Playing on the price difference, the company can achieve maximum profit in the long term, but its occasional application does not give the company significant benefits.
The essence of competitive pricing models is that the company is guided by the current prices of competitors, while the company has alternatives - to set the price level above or below the competitor's price level. These methods are most effective for those producers who find it difficult to pinpoint their unit production costs and adhere to the average level of prices for similar products in the industry. With this approach, the company does not change the level of the established prices for the goods when the costs of its production and demand change, until it is made by its closest competitors. However, as soon as competitors change their prices, the company will immediately react to these changes and raise/lower its level of prices, despite the fact that own costs for production and market demand remain unchanged.

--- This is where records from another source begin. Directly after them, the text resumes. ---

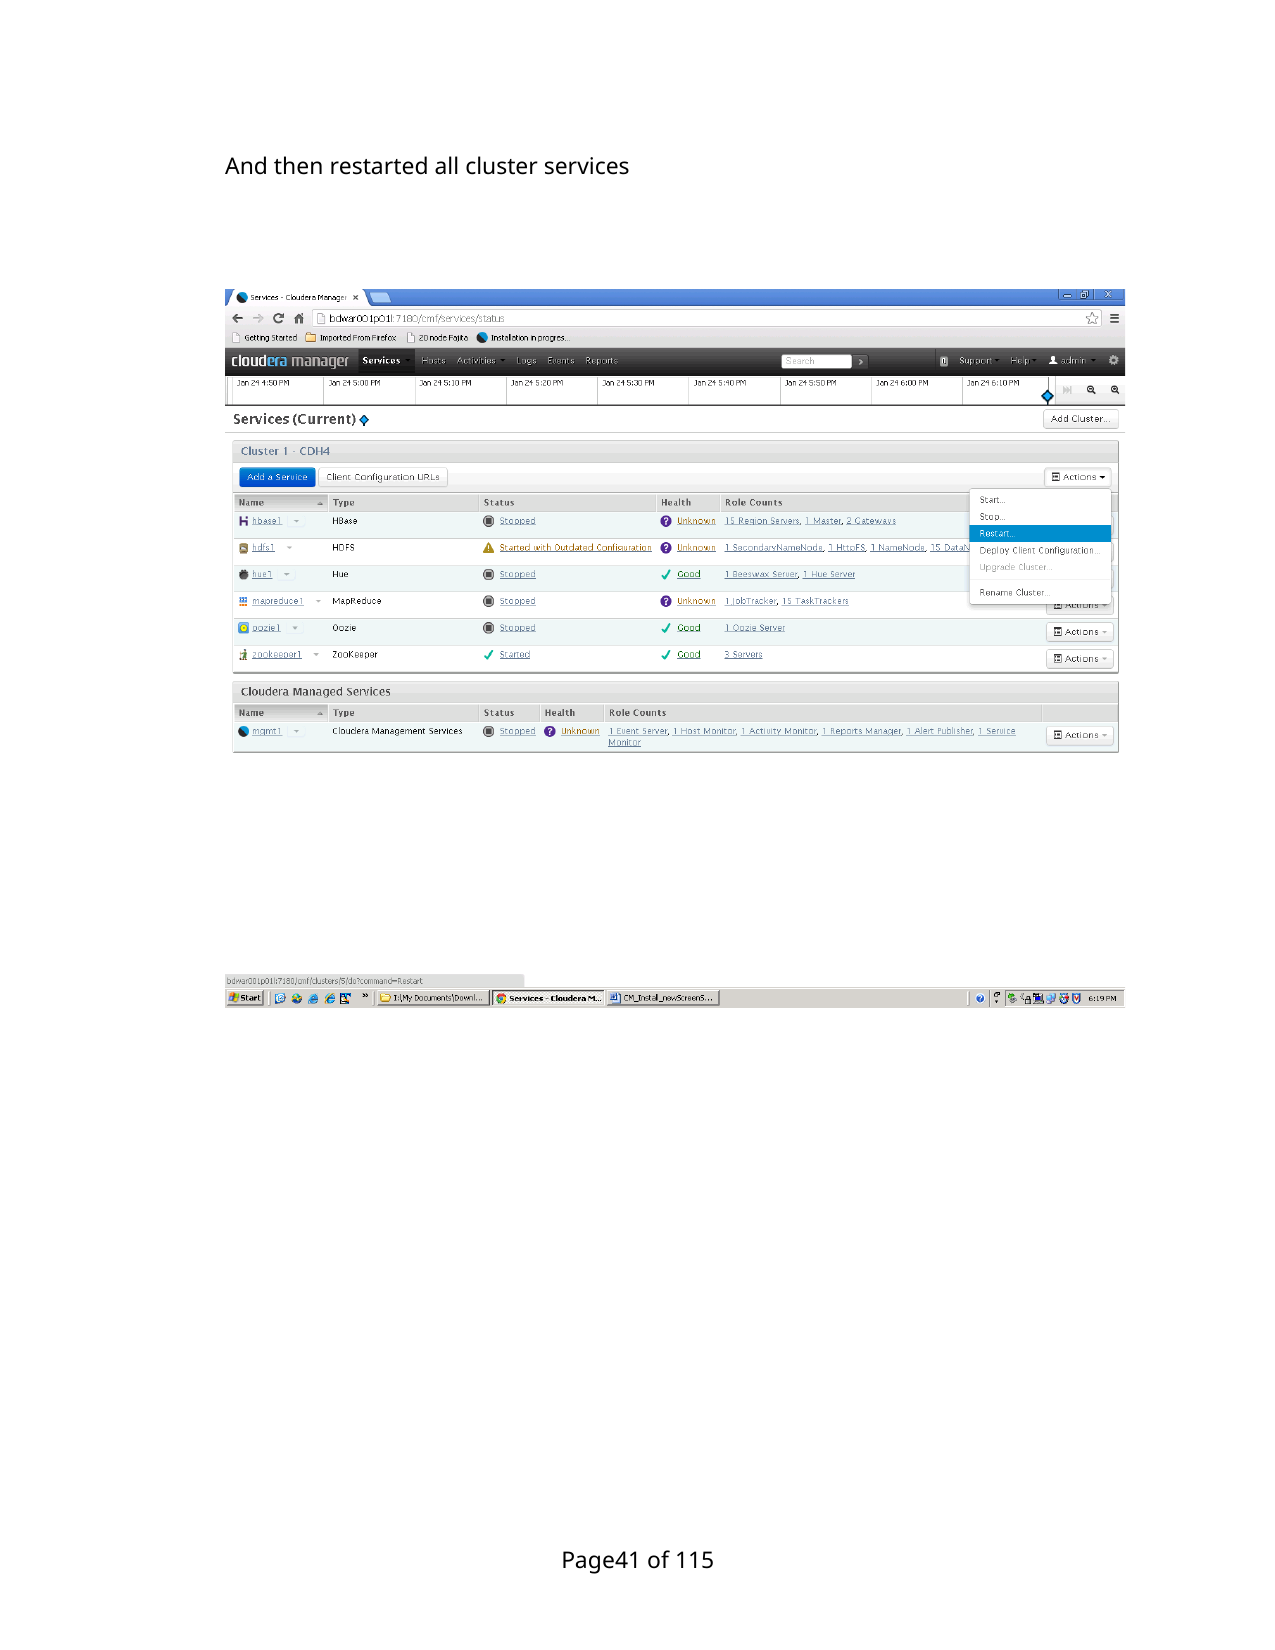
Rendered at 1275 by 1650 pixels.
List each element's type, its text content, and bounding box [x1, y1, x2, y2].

picture [225, 289, 1125, 1008]
text And then restarted all cluster services [225, 150, 1125, 289]
text And then restarted all cluster services [225, 1008, 1125, 1014]
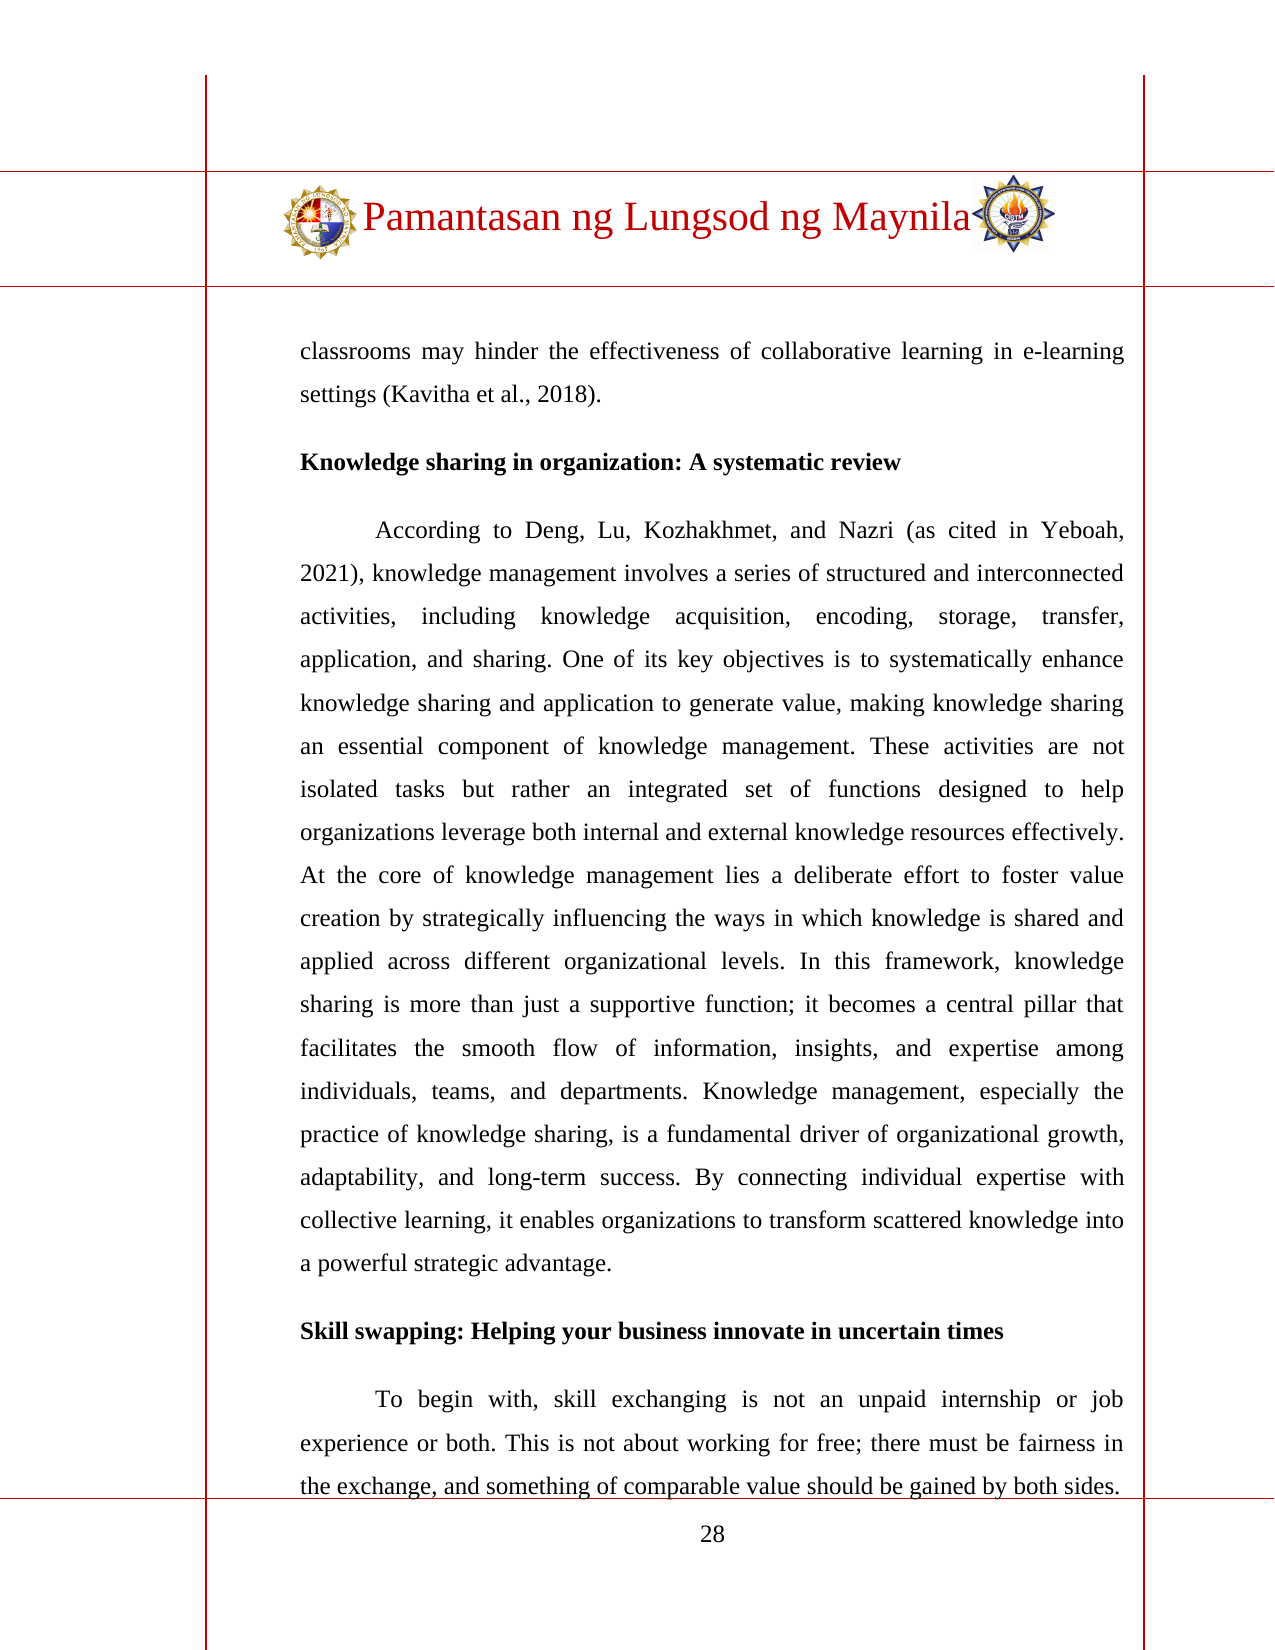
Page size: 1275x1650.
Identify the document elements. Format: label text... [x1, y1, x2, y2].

picture [281, 183, 359, 262]
text classrooms may hinder the effectiveness of collaborative learning in e-learning settings (Kavitha et al., 2018). [300, 336, 1125, 408]
text To begin with, skill exchanging is not an unpaid internship or job experience or both. This is not about working for free; there must be fairness in the exchange, and something of comparable value should be gained by both sides. [300, 1384, 1125, 1499]
text According to Deng, Lu, Kozhakhmet, and Nazri (as cited in Yeboah, 2021), knowledge management involves a series of structured and interconnected activities, including knowledge acquisition, encoding, storage, transfer, application, and sharing. One of its key objectives is to systematically enhance knowledge sharing and application to generate value, making knowledge sharing an essential component of knowledge management. These activities are not isolated tasks but rather an integrated set of functions designed to help organizations leverage both internal and external knowledge resources effectively. At the core of knowledge management lies a deliberate effort to foster value creation by strategically influencing the ways in which knowledge is shared and applied across different organizational levels. In this framework, knowledge sharing is more than just a supportive function; it becomes a central pillar that facilitates the smooth flow of information, insights, and expertise among individuals, teams, and departments. Knowledge management, especially the practice of knowledge sharing, is a fundamental driver of organizational growth, adaptability, and long-term success. By connecting individual expertise with collective learning, it enables organizations to transform scattered knowledge into a powerful strategic advantage. [300, 515, 1125, 1277]
picture [971, 175, 1055, 253]
text Skill swapping: Helping your business innovate in uncertain times [300, 1316, 1125, 1345]
text Knowledge sharing in organization: A systematic review [225, 447, 1125, 476]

Pricing models targeting competitors include:
• model of adaptation to the existing price;• a consistent price increase model (based on high reputation and quality of the product);
• The model of a consistent price reduction.
The pricing model data can be used separately from each other, but there is a method that links them together. It is called the method of calculating alignment and is used to determine the price of a large number of goods.

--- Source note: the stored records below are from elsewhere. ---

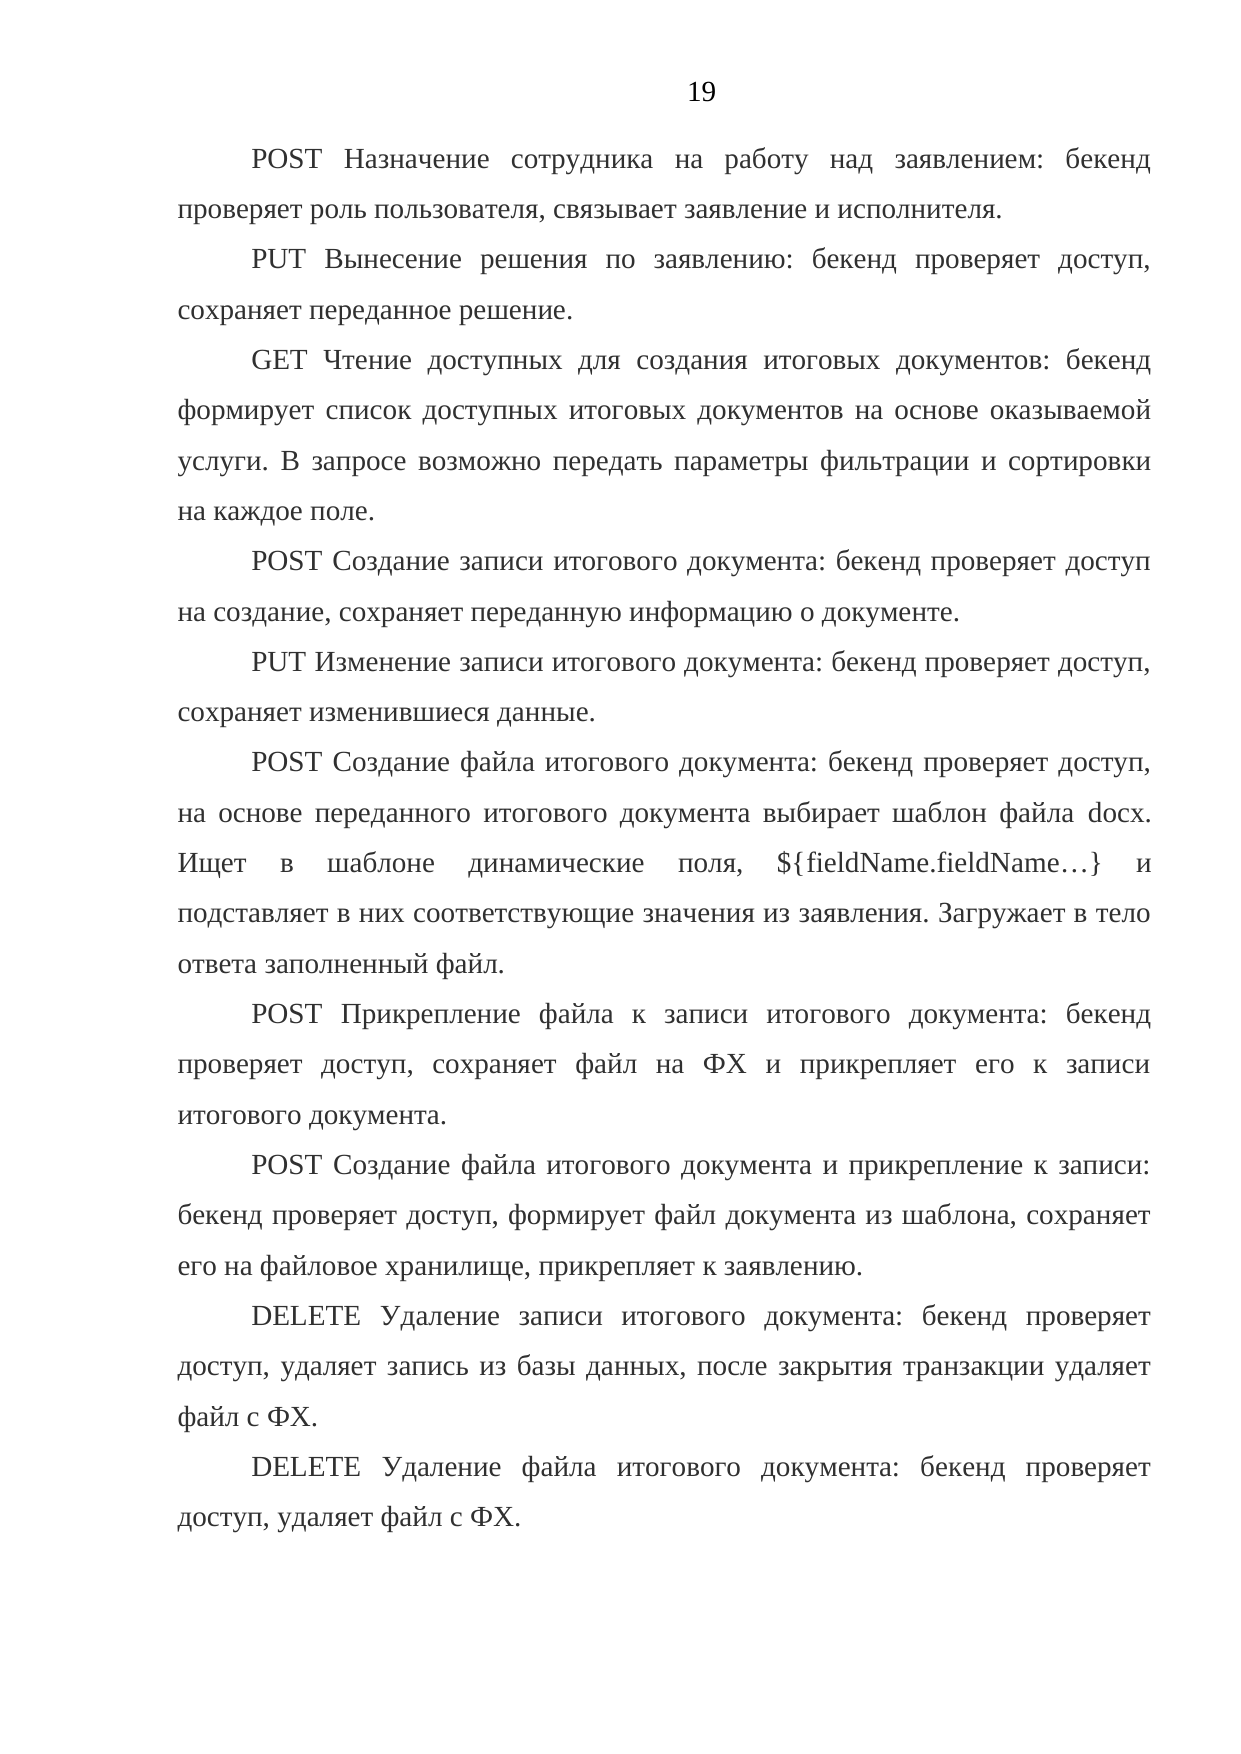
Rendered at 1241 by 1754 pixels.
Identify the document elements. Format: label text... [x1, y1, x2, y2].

text POST Создание файла итогового документа и прикрепление к записи: бекенд проверяет доступ, формирует файл документа из шаблона, сохраняет его на файловое хранилище, прикрепляет к заявлению. [177, 1147, 1152, 1281]
text POST Создание записи итогового документа: бекенд проверяет доступ на создание, сохраняет переданную информацию о документе. [177, 543, 1152, 627]
text POST Создание файла итогового документа: бекенд проверяет доступ, на основе переданного итогового документа выбирает шаблон файла docx. Ищет в шаблоне динамические поля, ${fieldName.fieldName…} и подставляет в них соответствующие значения из заявления. Загружает в тело ответа заполненный файл. [177, 744, 1152, 979]
text PUT Изменение записи итогового документа: бекенд проверяет доступ, сохраняет изменившиеся данные. [177, 644, 1152, 728]
text DELETE Удаление файла итогового документа: бекенд проверяет доступ, удаляет файл с ФХ. [177, 1449, 1152, 1533]
text POST Назначение сотрудника на работу над заявлением: бекенд проверяет роль пользователя, связывает заявление и исполнителя. [177, 141, 1152, 225]
text PUT Вынесение решения по заявлению: бекенд проверяет доступ, сохраняет переданное решение. [177, 241, 1152, 325]
text GET Чтение доступных для создания итоговых документов: бекенд формирует список доступных итоговых документов на основе оказываемой услуги. В запросе возможно передать параметры фильтрации и сортировки на каждое поле. [177, 342, 1152, 527]
text DELETE Удаление записи итогового документа: бекенд проверяет доступ, удаляет запись из базы данных, после закрытия транзакции удаляет файл с ФХ. [177, 1298, 1152, 1432]
text POST Прикрепление файла к записи итогового документа: бекенд проверяет доступ, сохраняет файл на ФХ и прикрепляет его к записи итогового документа. [177, 996, 1152, 1130]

A huge number of pricing models can be used within price competition. The most popular among them is the pricing model at existing prices, the essence of which is to study the prices of competitors and less focus on their costs and demand for the product.

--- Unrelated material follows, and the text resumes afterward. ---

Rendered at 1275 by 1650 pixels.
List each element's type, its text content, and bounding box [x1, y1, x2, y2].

The main task of the department of prices and pricing policy of OJSC "Lukoil" is the development of an effective pricing policy based on monitoring, analysis, development of recommendations, calculation and adjustment of current prices in order to ensure a reliable adaptation of the enterprise to fluctuations in market conditions, price policy to changes in the external environment and internal factors to ensure profitability of the economic activities of the enterprise. The main duties of the head of the price and pricing policy department are to offer suggestions on price changes, depending on the elasticity of demand for this type of product and the level of competition; to adjust the price policy depending on changes in political, environmental, social and other external factors; to forecast the prices for raw materials, materials, works and services; to analyze the effect of prices on deviations of the actual cost price from the estimated cost (by types of products).